■ Assigned task ■
Pick up the event announcement for the lecture on new vaccine technologies after its final sentence and continue writing it.

■ Extract to read ■
========
Novel technologies for discovery, design and development of new and effective vaccines
Speaker
Mariagrazia Pizza
Senior Scientific Director for Bacterial Vaccines, GSK Vaccines
Event Details
4.30-5.30pm: Lecture by Prof. Mariagrazia Pizza
5.30-6.30pm: Refreshments and networking
Description
Vaccines have had a major impact on human health over the past two centuries, allowing for the control and elimination of many infectious diseases. Most of the vaccines available today, although very effective, have been developed using conventional approaches. Important discoveries in the field of chemistry, microbiology and immunology and the development of new and sophisticated technologies have provided alternatives to the design of improved vaccines or of novel vaccines against infections for which preventive measures do not exist.
Meet the speaker
Prof. Mariagrazia Pizza received her degree in Chemistry and Pharmaceutical Technologies at the University of Naples, Italy. After a fellowship at the EMBO laboratories in Heidelberg, Germany, Mariagrazia moved to Siena, where she is currently Senior Scientific Director for Bacterial Vaccines at GSK Vaccines. She has led many bacterial projects and contributed to the discovery of a pertussis vaccine based on a genetically detoxified toxin, shown to be able to protect children from disease and to the discovery of new vaccine antigens by genome mining (reverse vaccinology), which are the basis of a new MenB vaccine now licensed in more than 38 countries worldwide. She has received many scientific awards, is fellow of Academic Societies and EMBO, and Honorary Visiting Professor at the University of Leicester. She has over 200 publications in international peer-reviewed journals and is co-inventor of many patents.
========
■ Supplied material ■
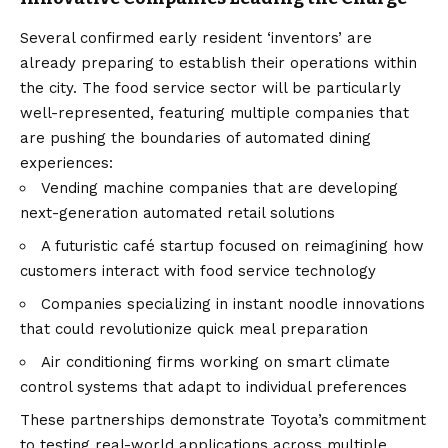
Several confirmed early resident ‘inventors’ are
already preparing to establish their operations within
the city. The food service sector will be particularly
well-represented, featuring multiple companies that
are pushing the boundaries of automated dining
experiences:
Vending machine companies that are developing
next-generation automated retail solutions
A futuristic café startup focused on reimagining how
customers interact with food service technology
Companies specializing in instant noodle innovations
that could revolutionize quick meal preparation
Air conditioning firms working on smart climate
control systems that adapt to individual preferences
These partnerships demonstrate Toyota’s commitment
to testing real-world applications across multiple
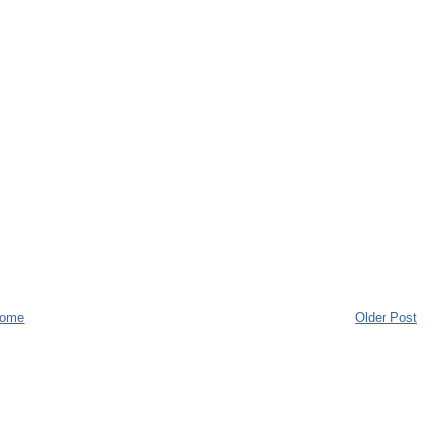
ome
Older Post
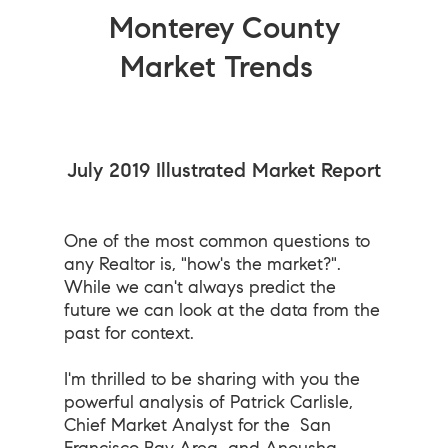
Monterey County
Market Trends
July 2019 Illustrated Market Report
One of the most common questions to
any Realtor is, "how's the market?".
While we can't always predict the
future we can look at the data from the
past for context.
I'm thrilled to be sharing with you the
powerful analysis of Patrick Carlisle,
Chief Market Analyst for the
San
========
■ Response to the exercise ■
About Skerman Lecture
The Skerman Lecture recognises the contribution of Professor Victor Bruce Darlington Skerman in the development of Microbiology at The University of Queensland.
Professor Skerman was Head of the Department of Microbiology from 1962 to 1981, having been appointed Foundation Chair of Microbiology in 1961.
He had broad interests in microbial physiology, ecology and diversity, but is best known and recognised for his international reform of bacterial systematics and nomenclature.
The lecture was not offered in 2020 and 2021 due to the COVID-19 pandemic.